À tarde, enquanto a mãe dormia e Emily desenhava no caderno com fones nos ouvidos, Luna limpou a cozinha, lavou as roupas acumuladas na varanda e fez uma lista de tudo que precisavam para o mês - riscando, com frustração, metade do que não teriam como comprar.
Sentou-se na beirada da cama, exausta. Com a testa apoiada nas mãos, lembrou-se do jantar. Não pelo vinho, nem pelo ambiente. Mas pelo modo como Theo a ouvira. Sem pena. Sem pressa.
E isso, para ela, era raro.
Mas era também... perigoso.
Ela não queria dever nada a ninguém. Especialmente a um homem com olhos que pareciam enxergar até o que ela tentava esconder.

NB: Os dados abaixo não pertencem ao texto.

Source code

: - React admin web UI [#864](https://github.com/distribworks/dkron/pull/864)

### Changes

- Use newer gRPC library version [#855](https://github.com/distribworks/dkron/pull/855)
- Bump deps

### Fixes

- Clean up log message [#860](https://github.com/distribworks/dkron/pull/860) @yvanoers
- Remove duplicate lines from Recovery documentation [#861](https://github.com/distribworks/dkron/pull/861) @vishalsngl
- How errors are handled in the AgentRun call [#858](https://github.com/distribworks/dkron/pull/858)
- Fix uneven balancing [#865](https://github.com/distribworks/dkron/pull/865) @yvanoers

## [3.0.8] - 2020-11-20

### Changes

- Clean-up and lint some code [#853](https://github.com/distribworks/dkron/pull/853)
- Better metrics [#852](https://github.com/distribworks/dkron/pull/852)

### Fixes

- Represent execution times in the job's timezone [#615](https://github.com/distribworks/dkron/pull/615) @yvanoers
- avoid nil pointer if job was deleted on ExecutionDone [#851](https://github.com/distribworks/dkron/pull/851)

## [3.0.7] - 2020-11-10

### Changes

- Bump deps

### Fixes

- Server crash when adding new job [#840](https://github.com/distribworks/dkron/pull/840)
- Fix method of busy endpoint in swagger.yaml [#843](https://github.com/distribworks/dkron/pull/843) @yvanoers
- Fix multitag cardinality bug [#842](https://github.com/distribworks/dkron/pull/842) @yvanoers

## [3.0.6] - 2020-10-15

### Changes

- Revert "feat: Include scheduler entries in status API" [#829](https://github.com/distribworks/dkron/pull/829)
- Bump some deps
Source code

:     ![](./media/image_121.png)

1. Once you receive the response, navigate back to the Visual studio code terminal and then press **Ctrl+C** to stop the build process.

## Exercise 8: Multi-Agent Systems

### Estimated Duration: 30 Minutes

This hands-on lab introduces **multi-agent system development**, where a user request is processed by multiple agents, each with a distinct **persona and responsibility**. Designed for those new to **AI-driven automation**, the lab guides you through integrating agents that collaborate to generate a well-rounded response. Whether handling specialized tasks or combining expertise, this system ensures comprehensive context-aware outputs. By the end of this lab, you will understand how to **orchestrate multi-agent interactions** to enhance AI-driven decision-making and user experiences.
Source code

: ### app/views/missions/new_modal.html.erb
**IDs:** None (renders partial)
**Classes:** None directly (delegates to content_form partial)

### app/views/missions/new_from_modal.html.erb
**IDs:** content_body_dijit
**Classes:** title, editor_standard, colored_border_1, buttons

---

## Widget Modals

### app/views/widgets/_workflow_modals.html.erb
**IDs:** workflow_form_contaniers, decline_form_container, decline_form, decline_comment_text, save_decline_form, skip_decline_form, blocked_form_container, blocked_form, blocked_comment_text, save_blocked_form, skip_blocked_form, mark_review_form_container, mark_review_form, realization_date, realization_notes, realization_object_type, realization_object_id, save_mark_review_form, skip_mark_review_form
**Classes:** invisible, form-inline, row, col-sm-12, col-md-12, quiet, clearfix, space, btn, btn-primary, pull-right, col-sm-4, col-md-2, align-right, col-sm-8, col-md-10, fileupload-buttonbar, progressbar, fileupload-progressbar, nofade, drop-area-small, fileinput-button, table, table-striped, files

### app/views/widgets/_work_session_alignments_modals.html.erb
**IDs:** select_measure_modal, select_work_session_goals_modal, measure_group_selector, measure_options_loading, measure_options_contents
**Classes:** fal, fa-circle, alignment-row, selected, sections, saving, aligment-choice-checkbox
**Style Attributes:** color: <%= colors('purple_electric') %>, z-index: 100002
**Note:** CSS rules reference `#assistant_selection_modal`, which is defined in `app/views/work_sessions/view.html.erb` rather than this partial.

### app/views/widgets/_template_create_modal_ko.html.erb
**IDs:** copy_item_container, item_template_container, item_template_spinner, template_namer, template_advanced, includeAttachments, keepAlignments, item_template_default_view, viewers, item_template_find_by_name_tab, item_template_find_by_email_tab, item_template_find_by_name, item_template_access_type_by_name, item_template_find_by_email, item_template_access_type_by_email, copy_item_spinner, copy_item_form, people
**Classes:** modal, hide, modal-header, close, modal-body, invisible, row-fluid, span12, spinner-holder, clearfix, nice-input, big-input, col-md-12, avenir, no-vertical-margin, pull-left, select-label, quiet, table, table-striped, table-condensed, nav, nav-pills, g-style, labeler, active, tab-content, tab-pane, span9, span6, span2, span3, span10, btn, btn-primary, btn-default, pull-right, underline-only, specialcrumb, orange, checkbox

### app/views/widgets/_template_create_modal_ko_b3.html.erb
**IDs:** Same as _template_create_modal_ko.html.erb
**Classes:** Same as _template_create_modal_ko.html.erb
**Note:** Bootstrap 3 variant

Enquanto Luna enxaguava as louças da noite, Natasha voltava do turno com os lábios pintados de vermelho e um sorriso vitorioso no rosto.
- Adivinha quem pediu pra ser atendido por mim hoje?
Luna não respondeu.
Mas alguma coisa dentro dela apertou. Como se soubesse que, mesmo não jogando, já havia alguém tentando vencer em seu lugar.